SAN JOSÉ STATE UNIVERSITY
ECONOMICS DEPARTMENT
Thayer Watkins

The Economics of Raúl Prebisch

Raúl Prebisch represents a particular approach to the economics of development that was popular in Latin America in the 1950's and 1960's. It could be called heterodoxical, in the sense that it purported to be a viable alternative to the orthodox approach to economic policy represented by the International Monetary Fund (IMF). With the failed attempts of various heterodoxies and the successes of neoconservative policies not much is heard now of Prebisch and other proponents of structuralism and heterodoxy.

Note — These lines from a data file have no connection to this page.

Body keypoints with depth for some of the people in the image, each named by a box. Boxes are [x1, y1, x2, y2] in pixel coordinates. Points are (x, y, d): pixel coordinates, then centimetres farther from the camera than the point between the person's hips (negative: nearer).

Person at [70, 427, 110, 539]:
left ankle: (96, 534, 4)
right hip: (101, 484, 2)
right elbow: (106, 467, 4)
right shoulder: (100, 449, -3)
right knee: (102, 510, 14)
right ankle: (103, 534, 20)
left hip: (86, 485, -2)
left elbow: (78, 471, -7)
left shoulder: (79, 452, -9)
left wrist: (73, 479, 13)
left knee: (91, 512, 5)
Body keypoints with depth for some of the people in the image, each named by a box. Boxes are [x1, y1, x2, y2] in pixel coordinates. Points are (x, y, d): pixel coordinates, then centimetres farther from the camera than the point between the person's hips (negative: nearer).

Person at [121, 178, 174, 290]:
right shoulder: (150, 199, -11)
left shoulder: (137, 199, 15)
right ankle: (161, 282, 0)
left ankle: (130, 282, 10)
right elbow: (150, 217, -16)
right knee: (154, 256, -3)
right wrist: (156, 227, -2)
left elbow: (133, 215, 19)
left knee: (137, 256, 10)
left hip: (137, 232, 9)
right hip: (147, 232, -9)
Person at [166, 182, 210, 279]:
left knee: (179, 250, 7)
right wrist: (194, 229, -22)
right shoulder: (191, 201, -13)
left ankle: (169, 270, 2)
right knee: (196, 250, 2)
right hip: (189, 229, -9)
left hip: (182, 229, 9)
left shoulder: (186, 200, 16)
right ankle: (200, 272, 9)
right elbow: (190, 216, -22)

Prebisch was born in Argentina in 1901. His father had come to Argentina from Germany as a child. His mother came from an old Spanish family of Argentina. He was educated in economics at the University of Buenos Aires and earned his degree in 1923 at the age of 22. He pursued a dual career in education and government throughout his life. While he taught political economy at the University of Buenos Aires he was also the deputy director of statistics for the Argentine government and later the director of economic research for the National Bank of Argentina. From 1930 to 1932 he was Under Secretary of Finance for the Argentine government and later, 1933 to 1935, adviser to the Ministry of Finance and Ministry of Agriculture. In 1935 he was appointed by the president of Argentina to organize the Central Bank of Argentina. He was the direct general of the Central Bank of Argentina for eight years. Later he was asked to organize the Central Bank of Mexico. All the while he was also a professor of political economy at the University of Buenos Aires.

He left his position with the University of Buenos Aires in 1948 when he invited by the Secretary General of the United Nations to be an adviser to the United Nations Economic Commission for Latin America (ECLA). Two years later he became the executive secretary of ECLA.